Lipkins Herz schlägt indes für einen anderen Ort. Auf dem EbalBerg über Nablus befindet sich seiner Meinung nach „die wichtigste archäologische Entdeckung des 20. Jahrhunderts“. Vieles spricht dafür, dass die Steinkonstruktion, die hier in den 1980er-Jahren entdeckt wurde, der Altar Josuas sei. An diesem habe nach dem Auszug aus Ägypten die Gründungszeremonie des jüdischen Volkes stattgefunden. „Wenn das stimmt, wirft das die Bibelkritik über den Haufen. Es beweist, dass die Bibel wahr ist“, so Lipkin. Um den Altar zu erreichen, muss man sich mit der Armee abstimmen und auf eine bewaffnete Eskorte warten.

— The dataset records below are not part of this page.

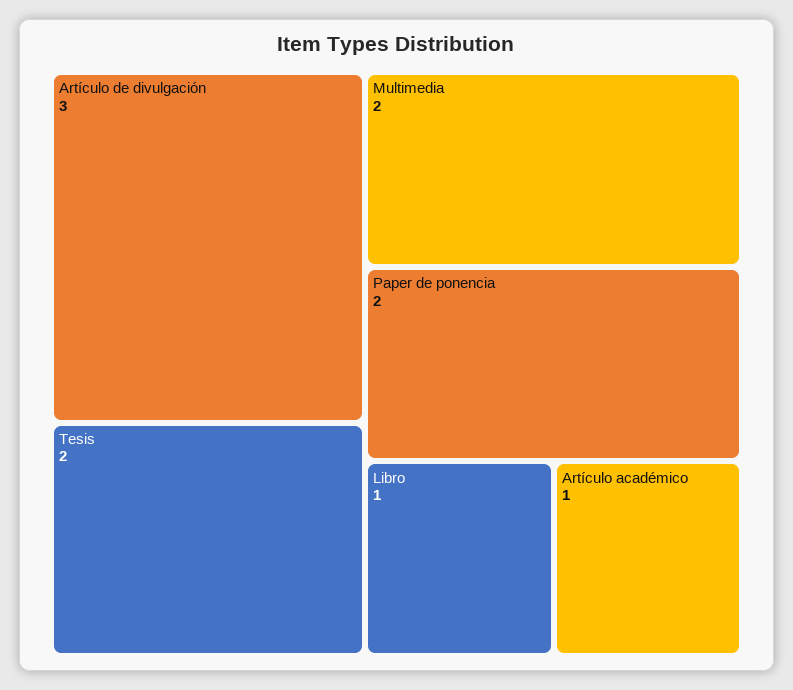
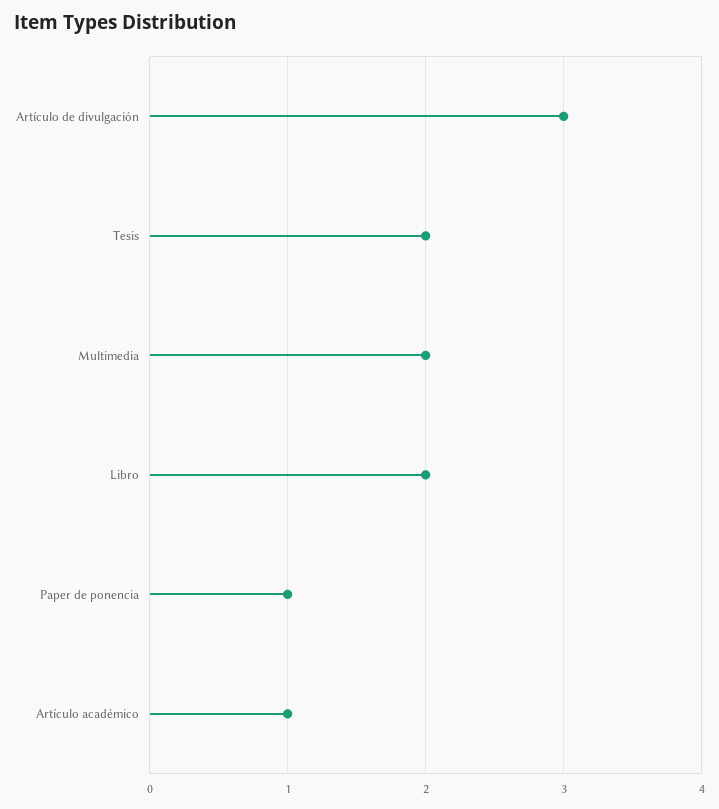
Paper de ponencia: 2 -> 1
Libro: 1 -> 2

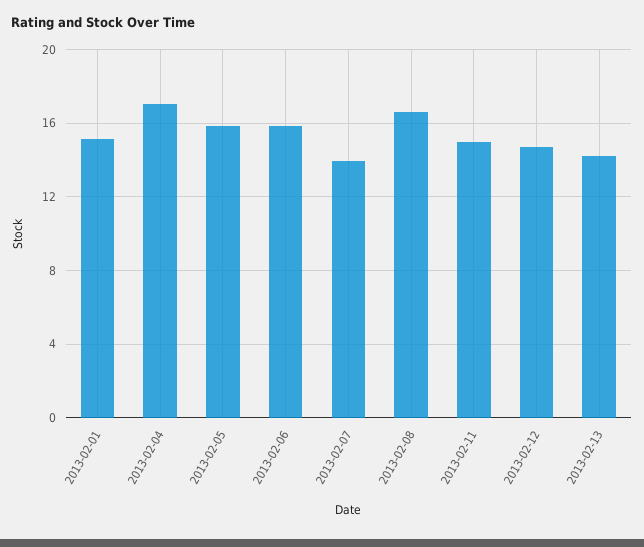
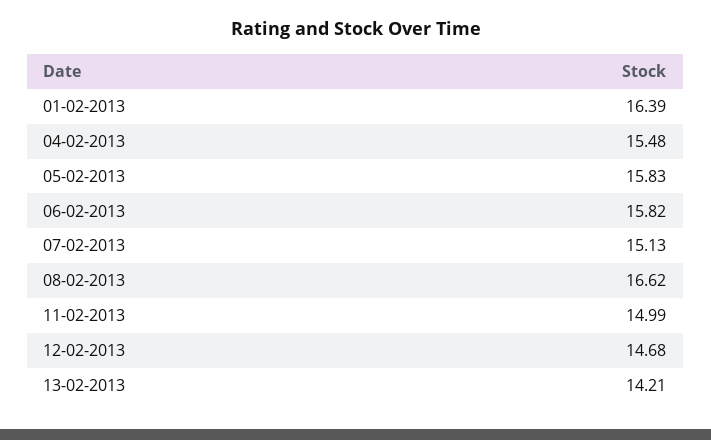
2013-02-01: 15 -> 16.39
2013-02-04: 17 -> 15.48
2013-02-07: 14 -> 15.13

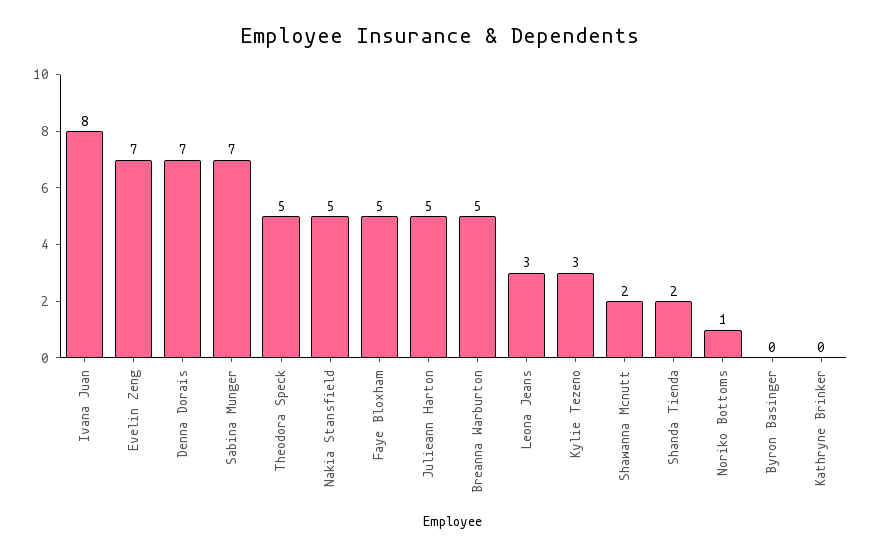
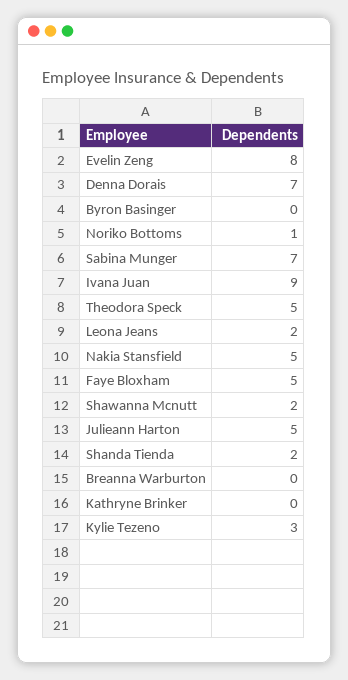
Ivana Juan: 8 -> 9
Evelin Zeng: 7 -> 8
Breanna Warburton: 5 -> 0
Leona Jeans: 3 -> 2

Noch steckt der Siedlertourismus in den Kinderschuhen. Es fehlt an Restaurants, übernachten kann man nur in spartanischen Thoraschulen, in wenigen über Airbnb vermittelten Zimmern oder im Hotel Eschel Baschomron in Ariel – das mit eigenem Schießstand aufwartet. Doch mit steigenden Besucherzahlen wächst das Angebot. Illegale Außenposten servieren Essen, andere bieten Ziegenkäse feil oder laden zu Mountainbiking, Trekking und Abseilen ein. „Aber unser Brot und Butter sind Pilger“, sagt Lipkin.
Letztlich dreht sich alles um die Bibel. Auch auf dem Berg Gerisim, neben dem Dorf der Samariter hoch über Nablus. Hier empfängt Winzer Nir Lavi Gruppen mit volkstümlicher nahöstlicher Küche. Die Produktion von jährlich 50.000 Flaschen preisgekrönten Weins ist für ihn nicht Beruf, sondern Berufung. Er sieht darin die Erfüllung der Weissagung des Propheten Jeremia, Kapitel 31, Vers 5: „Du sollst wieder Weinberge pflanzen an den Bergen Samarias.“
Das ist die „einzige Wahrheit“, die Lipkin seinen Besuchern präsentiert: dass die Bibel wahr ist und das Wort Gottes in den Bergen Judäas und Samarias wahr wird. Palästinenser spielen in dieser Vision höchstens die Rolle störender Komparsen.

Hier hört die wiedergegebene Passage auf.